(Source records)
========================

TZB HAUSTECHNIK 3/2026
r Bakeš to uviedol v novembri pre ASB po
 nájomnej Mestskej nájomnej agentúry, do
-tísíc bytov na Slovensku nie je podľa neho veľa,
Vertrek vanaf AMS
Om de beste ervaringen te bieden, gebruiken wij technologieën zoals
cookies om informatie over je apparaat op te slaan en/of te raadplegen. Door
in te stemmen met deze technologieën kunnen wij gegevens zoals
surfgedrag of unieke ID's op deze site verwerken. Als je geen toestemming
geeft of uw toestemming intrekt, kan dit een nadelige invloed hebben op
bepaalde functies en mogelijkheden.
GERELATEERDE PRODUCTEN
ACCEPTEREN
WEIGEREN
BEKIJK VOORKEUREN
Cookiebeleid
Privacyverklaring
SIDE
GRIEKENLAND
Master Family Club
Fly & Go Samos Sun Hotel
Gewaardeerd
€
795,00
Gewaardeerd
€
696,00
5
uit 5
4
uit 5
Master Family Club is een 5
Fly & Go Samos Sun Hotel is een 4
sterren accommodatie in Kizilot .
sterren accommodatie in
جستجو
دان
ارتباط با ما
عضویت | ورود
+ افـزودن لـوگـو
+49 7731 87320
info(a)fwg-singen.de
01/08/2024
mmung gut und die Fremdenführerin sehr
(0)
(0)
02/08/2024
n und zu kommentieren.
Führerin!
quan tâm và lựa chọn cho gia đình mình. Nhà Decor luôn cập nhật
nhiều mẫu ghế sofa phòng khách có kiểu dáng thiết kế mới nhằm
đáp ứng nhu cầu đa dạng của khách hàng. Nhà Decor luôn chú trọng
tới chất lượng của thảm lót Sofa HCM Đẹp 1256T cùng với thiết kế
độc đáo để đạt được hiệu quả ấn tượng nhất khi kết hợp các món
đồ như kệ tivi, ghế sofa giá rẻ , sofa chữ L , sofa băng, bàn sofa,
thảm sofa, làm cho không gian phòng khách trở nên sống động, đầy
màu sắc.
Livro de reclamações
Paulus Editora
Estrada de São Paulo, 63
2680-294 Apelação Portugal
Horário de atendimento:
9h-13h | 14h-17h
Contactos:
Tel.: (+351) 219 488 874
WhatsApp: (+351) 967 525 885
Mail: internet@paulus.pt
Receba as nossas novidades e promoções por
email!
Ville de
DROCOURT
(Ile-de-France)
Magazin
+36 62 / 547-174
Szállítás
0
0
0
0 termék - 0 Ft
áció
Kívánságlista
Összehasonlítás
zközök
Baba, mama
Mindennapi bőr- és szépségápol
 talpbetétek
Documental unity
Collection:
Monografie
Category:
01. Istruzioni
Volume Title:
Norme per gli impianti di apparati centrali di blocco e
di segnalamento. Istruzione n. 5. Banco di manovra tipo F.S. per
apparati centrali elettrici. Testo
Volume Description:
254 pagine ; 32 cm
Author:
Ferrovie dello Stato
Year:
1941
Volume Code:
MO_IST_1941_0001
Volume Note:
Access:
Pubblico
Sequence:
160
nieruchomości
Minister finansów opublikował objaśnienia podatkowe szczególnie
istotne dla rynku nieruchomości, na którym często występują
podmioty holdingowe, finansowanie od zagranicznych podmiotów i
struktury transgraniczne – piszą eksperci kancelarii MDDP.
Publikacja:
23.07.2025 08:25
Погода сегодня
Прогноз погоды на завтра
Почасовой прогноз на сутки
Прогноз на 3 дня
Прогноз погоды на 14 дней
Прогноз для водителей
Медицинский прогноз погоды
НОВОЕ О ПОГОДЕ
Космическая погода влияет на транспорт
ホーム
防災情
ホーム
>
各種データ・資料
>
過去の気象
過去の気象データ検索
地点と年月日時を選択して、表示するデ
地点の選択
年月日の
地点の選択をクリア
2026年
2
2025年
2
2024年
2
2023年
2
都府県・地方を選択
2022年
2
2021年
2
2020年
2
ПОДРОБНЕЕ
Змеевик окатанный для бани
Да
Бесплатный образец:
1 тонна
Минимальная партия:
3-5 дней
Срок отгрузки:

========================

▶ TASK TO CARRY OUT: Please reproduce the part of the entries that runs from the start through the line containing "surfgedrag of unieke", swapping "technologieën" for "methoden" and leaving everything else unchanged.

▶ OUTPUT OF THE TASK:
TZB HAUSTECHNIK 3/2026
r Bakeš to uviedol v novembri pre ASB po
 nájomnej Mestskej nájomnej agentúry, do
-tísíc bytov na Slovensku nie je podľa neho veľa,
Vertrek vanaf AMS
Om de beste ervaringen te bieden, gebruiken wij methoden zoals
cookies om informatie over je apparaat op te slaan en/of te raadplegen. Door
in te stemmen met deze methoden kunnen wij gegevens zoals
surfgedrag of unieke ID's op deze site verwerken. Als je geen toestemming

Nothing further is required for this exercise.